13. Juli 2010
Wer immer nur zuhause im stillen Kämmerlein sitzt, wird garantiert keinen heißen Flirt finden, geschweige denn den Partner fürs Leben. Ausgehen lautet daher die Devise, die auch die meisten Singles brav befolgen. Doch wenn sie dann auf der Party, in der Bar oder dem Sommerfest angekommen sind, stehen sie meist einsam in der Ecke herum und warten darauf angesprochen zu werden. Dabei kann Flirten so einfach sein!
Bevor man sich fest entschlossen in Schale wirft und das Haus in Richtung Party verlässt, sollte man sich eines klar machen: eine Abfuhr zu bekommen ist absolut kein persönlicher Angriff.

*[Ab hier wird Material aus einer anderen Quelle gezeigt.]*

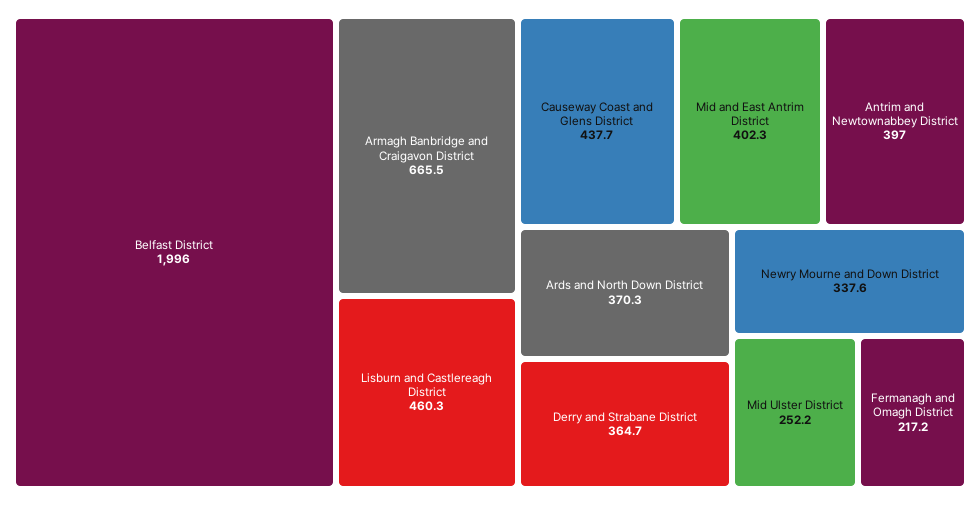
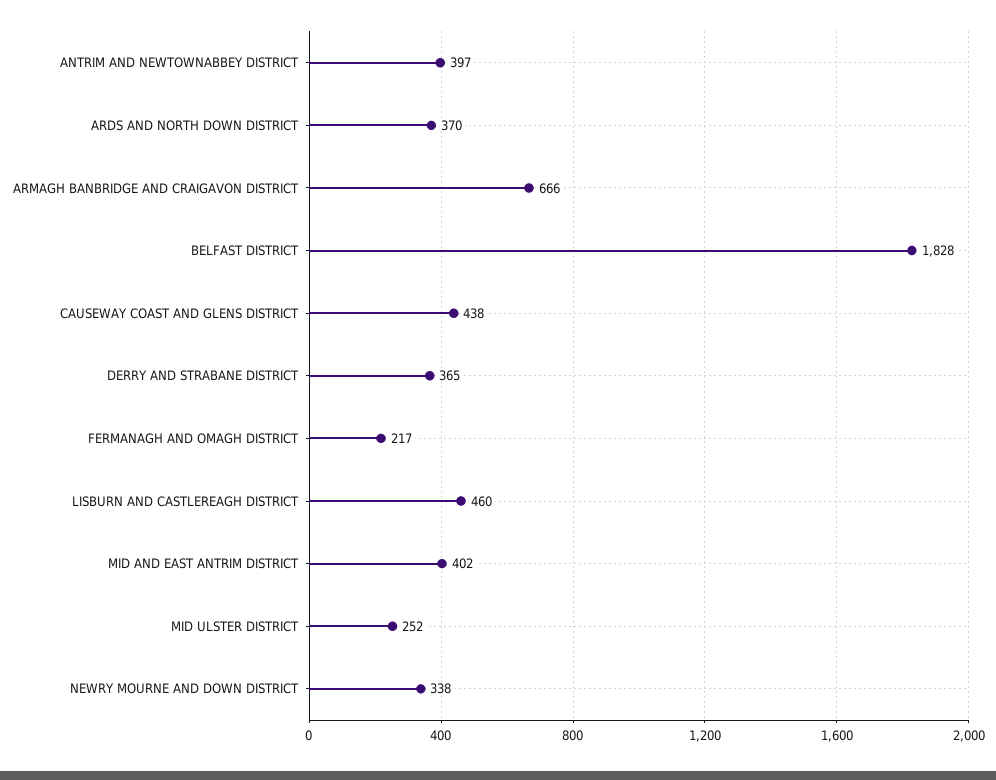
  {
-   "Belfast District": 1996,
+   "Belfast District": 1828,
    "Armagh Banbridge and Craigavon District": 665.5,
    "Lisburn and Castlereagh District": 460.3,
    "Causeway Coast and Glens District": 437.7,
    "Mid and East Antrim District": 402.3,
    "Antrim and Newtownabbey District": 397,
    "Ards and North Down District": 370.3,
    "Derry and Strabane District": 364.7,
    "Newry Mourne and Down District": 337.6,
    "Mid Ulster District": 252.2,
    "Fermanagh and Omagh District": 217.2
  }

Vielleicht steckt der andere schon in einer festen Beziehung, ist gerade einfach schlecht gelaunt oder steht schlichtweg auf einen ganz anderen Typ. Man sollte einen Flirtversuch daher so ähnlich betrachten wie die Frage nach einer Zigarette: entweder der andere hat eine oder eben nicht, keine große Sache. So verliert man die Scheu davor abzublitzen und flirtet viel häufiger und vor allem entspannter.

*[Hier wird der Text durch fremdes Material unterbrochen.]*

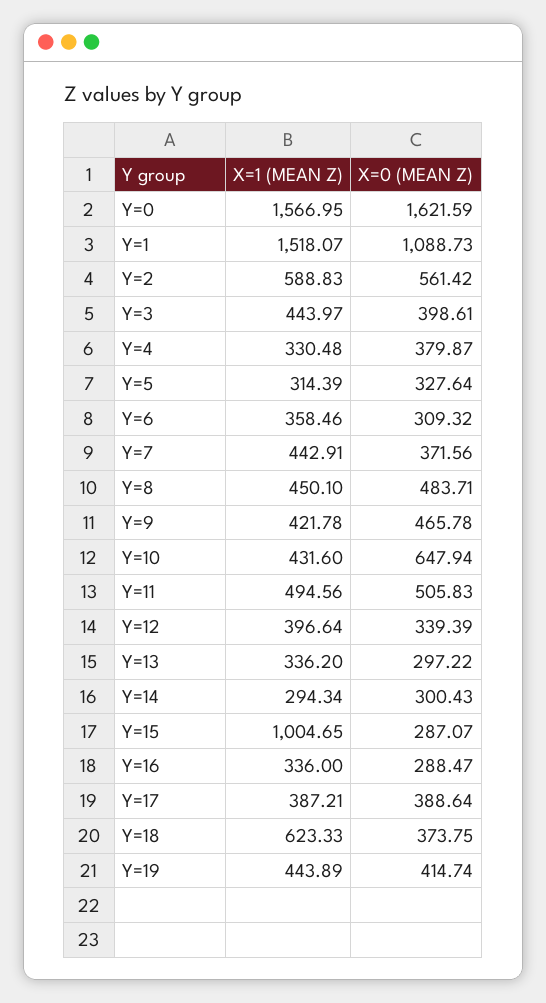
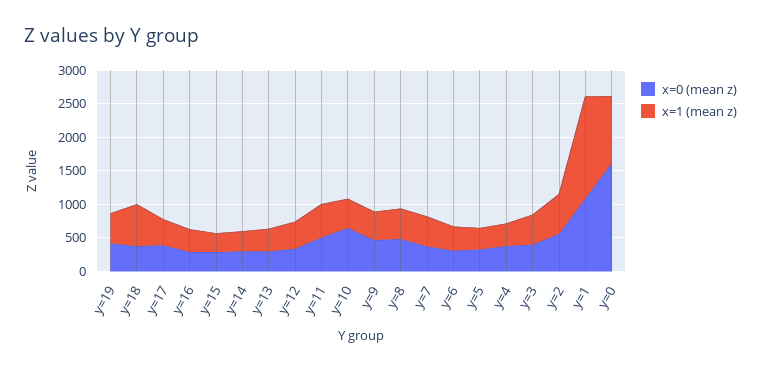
  {
    "X=1 (MEAN Z)": {
-     "Y=0": 1566.95,
+     "Y=0": 1000,
      "Y=1": 1518.07,
      "Y=2": 588.83,
      "Y=3": 443.97,
      "Y=4": 330.48,
      "Y=5": 314.39,
      "Y=6": 358.46,
      "Y=7": 442.91,
      "Y=8": 450.1,
      "Y=9": 421.78,
      "Y=10": 431.6,
      "Y=11": 494.56,
      "Y=12": 396.64,
      "Y=13": 336.2,
      "Y=14": 294.34,
-     "Y=15": 1004.65,
+     "Y=15": 250,
      "Y=16": 336,
      "Y=17": 387.21,
      "Y=18": 623.33,
      "Y=19": 443.89
    },
    "X=0 (MEAN Z)": {
      "Y=0": 1621.59,
      "Y=1": 1088.73,
      "Y=2": 561.42,
      "Y=3": 398.61,
      "Y=4": 379.87,
      "Y=5": 327.64,
      "Y=6": 309.32,
      "Y=7": 371.56,
      "Y=8": 483.71,
      "Y=9": 465.78,
      "Y=10": 647.94,
      "Y=11": 505.83,
      "Y=12": 339.39,
      "Y=13": 297.22,
      "Y=14": 300.43,
      "Y=15": 287.07,
      "Y=16": 288.47,
      "Y=17": 388.64,
      "Y=18": 373.75,
      "Y=19": 414.74
    }
  }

Die meisten Menschen fühlen sich übrigens sehr geschmeichelt, wenn man sie charmant und höflich anspricht. Vor einer gemeinen Zurückweisung braucht man sich daher in der Regel absolut nicht zu fürchten, vor allem wenn man selbst zu den weiblichen Wesen gehört.

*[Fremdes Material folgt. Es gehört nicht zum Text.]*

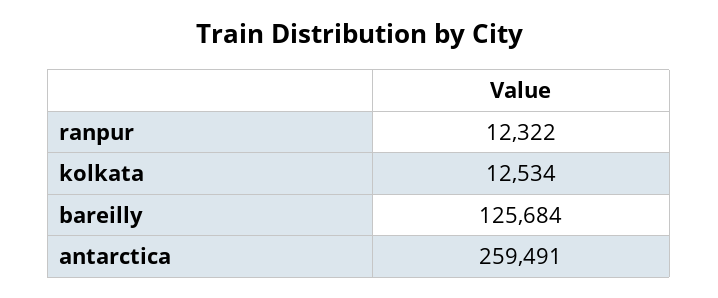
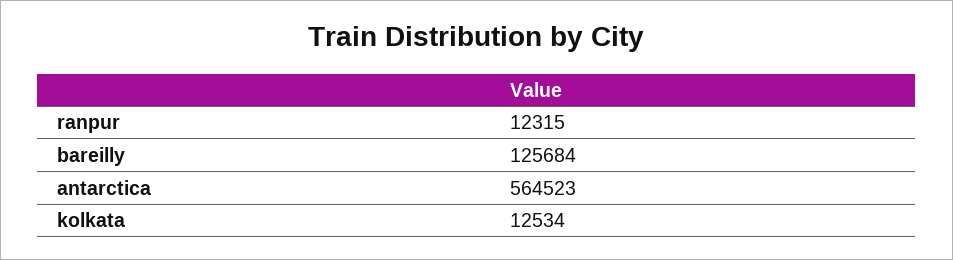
  {
-   "ranpur": 12322,
+   "ranpur": 12315,
    "kolkata": 12534,
    "bareilly": 125684,
-   "antarctica": 259491
+   "antarctica": 564523
  }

Etwas paradox, aber überaus erfolgversprechend ist das folgende Konzept: zum Flirten gehören nämlich immer drei. Am besten schnappt man sich seinen besten Freund oder die beste Freundin und geht mit ihm/ihr zusammen auf die Jagd. Regel Nummer eins ist jedoch, dass an diesem Abend nur eine Person flirtet, während die andere sozusagen nur den Zuspieler macht und sich dann dezent zurückzieht. So kann die nichtbetroffene Person das Objekt der Begierde unter einem Vorwand ansprechen und man kommt anschließend ganz zufällig dazu. So leidet die Situation nicht unter der unverkennbaren Flirtabsicht und man kann sich locker und entspannt näher kommen.
Auch alleine flirtet es sich ganz gut, solange man die Sache mit Stil angeht. Plumpe Anmachsprüche aus irgendwelchen Magazinen schrecken so gut wie jeden ab. Besser ist es, ganz natürlich ins Gespräch zu kommen. So kann man im Bistro oder der Kantine zum Beispiel einfach fragen, wie denn das Tagesgericht schmeckt oder wo man den nächsten Zigarettenautomaten findet.